The accountability gap refers to the space between what AI can produce and who the law can hold responsible. Because AI cannot be registered with SEBI, penalised, or deregistered, the registered human professional must bridge this gap by taking full ownership of AI outputs.

7. Does SEBI require a board-approved AI governance framework?

The June 2025 consultation paper proposed this requirement. While it has not yet been mandated in final regulation, firms using AI materially in their operations should implement board-level AI governance policies in anticipation of this becoming mandatory.

8. How should firms handle third-party AI tools from vendors?

Firms should review vendor agreements to ensure they address data quality, accuracy standards, liability allocation, audit access, and data confidentiality. Relying on standard software terms-of-service is not sufficient under SEBI's proposed framework.

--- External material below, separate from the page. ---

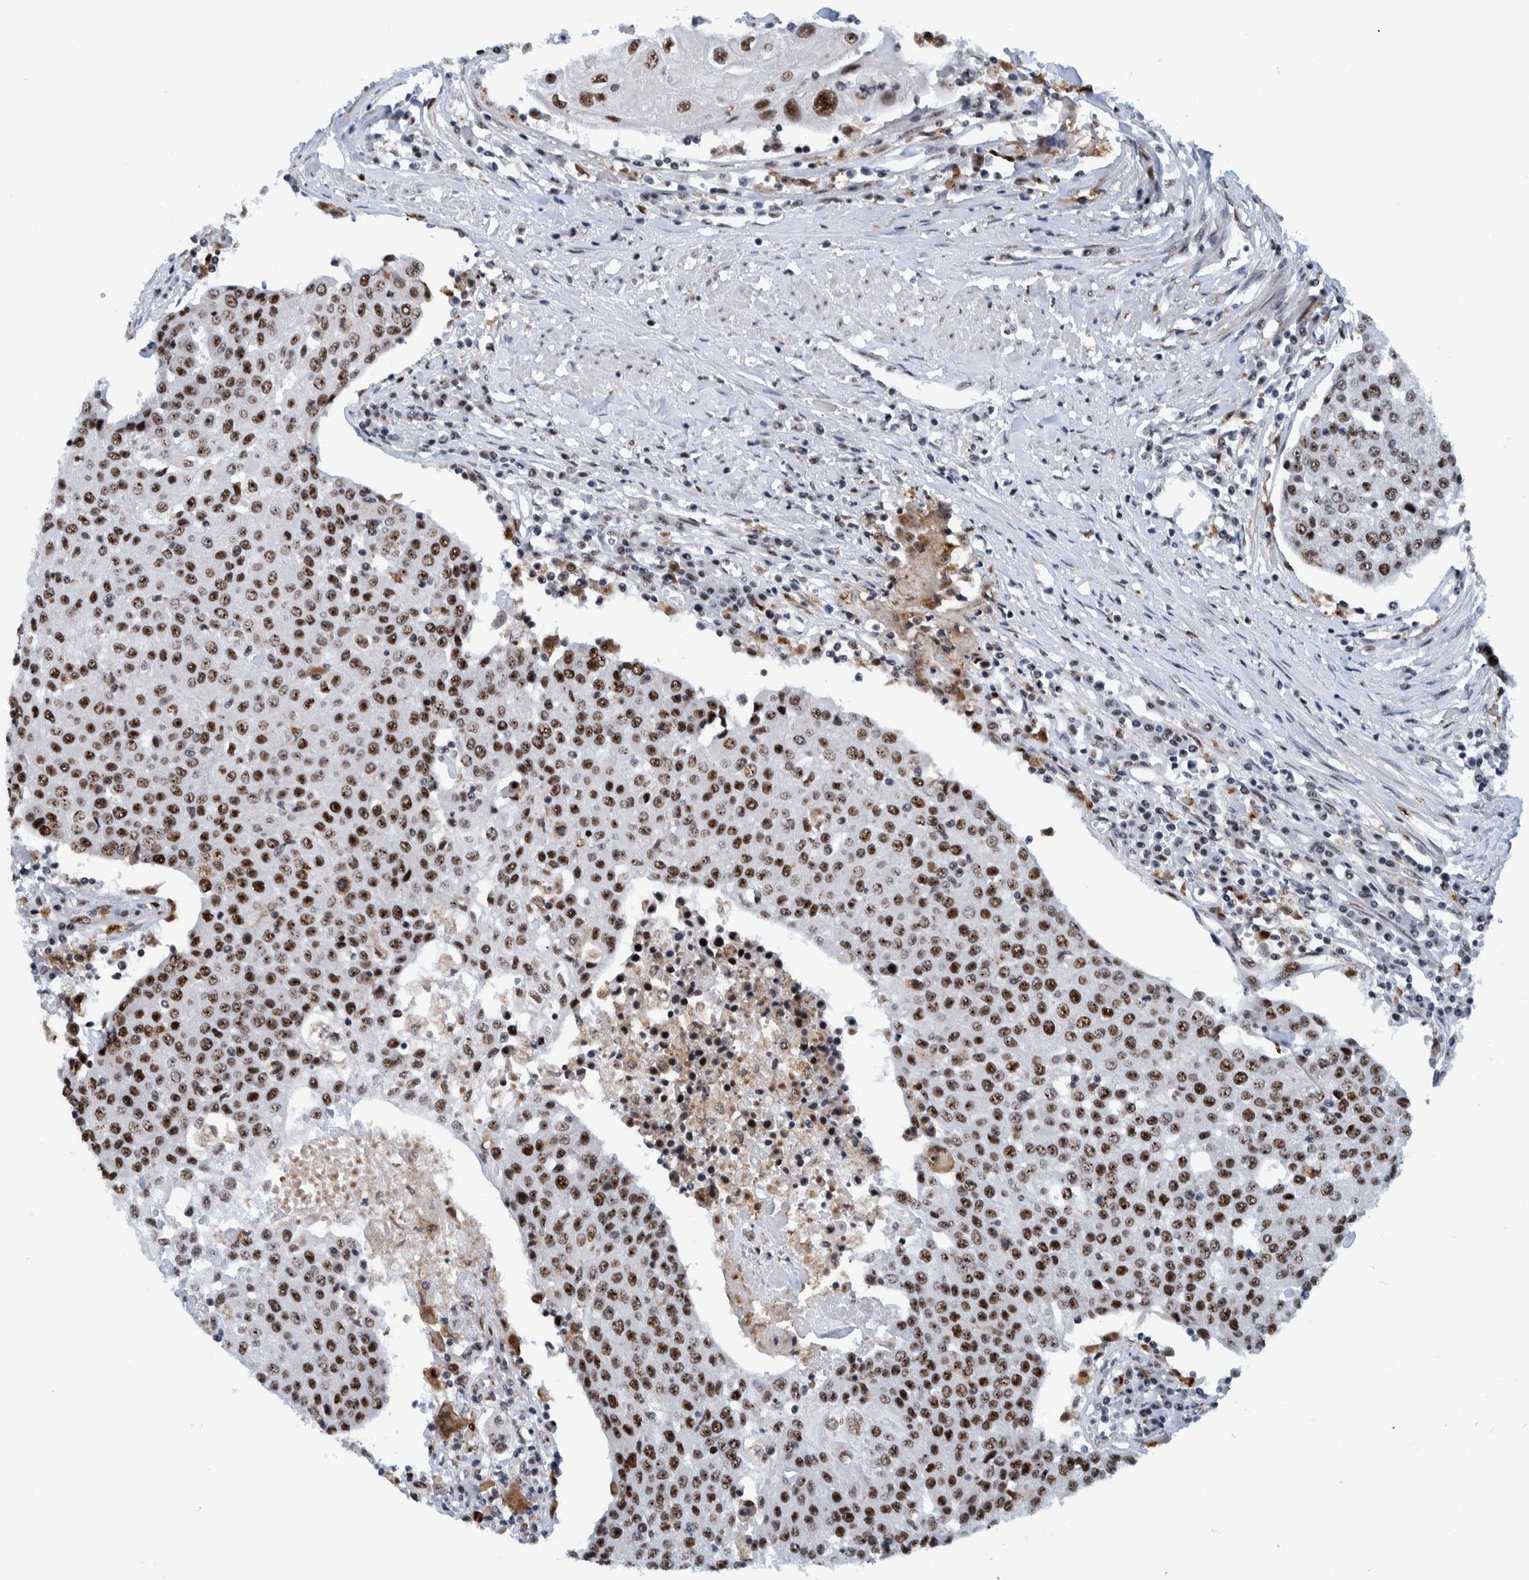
{"staining": {"intensity": "moderate", "quantity": ">75%", "location": "nuclear"}, "tissue": "urothelial cancer", "cell_type": "Tumor cells", "image_type": "cancer", "snomed": [{"axis": "morphology", "description": "Urothelial carcinoma, High grade"}, {"axis": "topography", "description": "Urinary bladder"}], "caption": "Immunohistochemical staining of human urothelial cancer demonstrates medium levels of moderate nuclear positivity in approximately >75% of tumor cells.", "gene": "EFTUD2", "patient": {"sex": "female", "age": 85}}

9. What does SEBI mean by AI model auditability?

Auditability means the ability to explain how an AI model arrived at a particular recommendation - tracing the inputs, weightings, and logic involved. SEBI expects regulated entities to be able to demonstrate this traceability, which creates challenges for complex machine learning models whose reasoning is not easily interpretable.

10. Is robo-advisory regulated by SEBI?

Robo-advisory platforms that provide personalised investment recommendations in India are expected to comply with SEBI's Investment Adviser Regulations. The fact that recommendations are generated by an algorithm does not remove the registration, disclosure, and accountability obligations.

11. What happens if a fintech uses AI for investment advice without SEBI registration?

Operating as an unregistered investment adviser or research analyst - whether human or AI-driven - is a violation of SEBI regulations and can result in penalties, disgorgement of fees collected, and prohibition from the securities market. SEBI's enforcement actions in 2024 and 2025 demonstrate that it will pursue such cases aggressively.

12. What should RIAs and RAs do right now to prepare for SEBI's AI framework?

They should disclose all AI usage to clients, ensure every AI output is owned by a named registered professional, build a board-approved AI governance policy, audit vendor agreements, and map all AI touchpoints in their client journey. Firms that build these structures before final regulation is mandated will face significantly lower compliance risk.